My understanding of Jesus' words, "I am the way, and the truth and the life..." has deepened.  God is love.  Love is the way, and the truth, and the life.  Following the commandments does not lead us to God's love.  God's love leads us to following the commandments.  We need only seek God with all our heart.  God will do the rest.  And in this regard, if faith is love of God, then we are saved by faith alone.  Whether this speaks of our faith, or God's faith in us, I am still wondering.

I read today in "Jesus, the Word, and the Way of the Cross," by Mark W. Thompsen, that Martin Luther believed that a Christian should, "in every way deal with his neighbor as he sees that God through Christ has dealt and still deals with him.  ...and each one should become as it were a Christ to the other that we may be Christs to one another and Christ may be the same in all, that is, that we may be truly Christians." (pg. 72)

I hear in these words my own growing understanding that it is for our sake that God requires these things of us.  For learning to love one another sacrificially, as Christ taught us to love, as the Father loves us, makes us part of one another.  As Jesus said to Peter as he began to wash his feet, "unless I do this, you will have no part of me."   In emptying ourselves of our own desires and giving ourselves lovingly in service to one another, we become of one mind with Christ.  For the mind of Christ was to empty himself for love of God.  To me, this is a good definition of a Christian.

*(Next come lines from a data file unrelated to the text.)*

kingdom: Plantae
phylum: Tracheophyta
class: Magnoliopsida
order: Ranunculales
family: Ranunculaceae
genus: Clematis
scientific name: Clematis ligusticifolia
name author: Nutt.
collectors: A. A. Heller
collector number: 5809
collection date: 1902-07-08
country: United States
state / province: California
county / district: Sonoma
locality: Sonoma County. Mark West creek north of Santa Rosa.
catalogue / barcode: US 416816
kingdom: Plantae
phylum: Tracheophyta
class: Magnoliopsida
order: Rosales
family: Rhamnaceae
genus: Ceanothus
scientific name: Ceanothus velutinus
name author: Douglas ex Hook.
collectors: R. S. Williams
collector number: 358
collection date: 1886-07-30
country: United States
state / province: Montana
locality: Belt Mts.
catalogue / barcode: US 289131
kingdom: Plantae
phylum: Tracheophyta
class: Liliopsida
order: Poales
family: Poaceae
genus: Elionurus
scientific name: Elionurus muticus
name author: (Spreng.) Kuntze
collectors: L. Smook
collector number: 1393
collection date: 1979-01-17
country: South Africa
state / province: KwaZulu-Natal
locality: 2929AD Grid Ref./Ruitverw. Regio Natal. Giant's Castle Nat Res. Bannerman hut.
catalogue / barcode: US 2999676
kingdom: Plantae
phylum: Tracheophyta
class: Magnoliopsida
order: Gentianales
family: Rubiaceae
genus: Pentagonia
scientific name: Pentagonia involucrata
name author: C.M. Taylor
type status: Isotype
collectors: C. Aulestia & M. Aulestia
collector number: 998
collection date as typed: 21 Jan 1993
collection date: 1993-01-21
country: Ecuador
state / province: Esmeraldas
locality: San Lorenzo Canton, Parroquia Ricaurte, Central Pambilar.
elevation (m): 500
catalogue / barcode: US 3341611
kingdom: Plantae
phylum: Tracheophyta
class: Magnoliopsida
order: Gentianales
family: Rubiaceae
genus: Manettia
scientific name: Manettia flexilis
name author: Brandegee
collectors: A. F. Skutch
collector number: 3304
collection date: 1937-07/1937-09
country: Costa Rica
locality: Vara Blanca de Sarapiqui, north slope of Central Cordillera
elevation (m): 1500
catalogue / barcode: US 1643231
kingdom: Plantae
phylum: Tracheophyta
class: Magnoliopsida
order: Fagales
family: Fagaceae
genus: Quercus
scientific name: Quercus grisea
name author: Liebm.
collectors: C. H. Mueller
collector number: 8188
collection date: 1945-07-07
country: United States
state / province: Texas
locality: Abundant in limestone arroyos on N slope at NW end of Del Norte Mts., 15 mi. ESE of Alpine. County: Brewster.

Oddly enough, this desire to empty oneself for love of God is found in many of the world's religions.

Dear God, thank you for making me so distinctly aware of your presence in my life.  May your example of love be kept before me daily.  Love always, Pam

P.S.  I got a day off-track in my readings, so decided to read last Sunday's lectionary, which I had skipped, today.  I'm glad, as it fit so well with my other readings for today.  I love when that happens.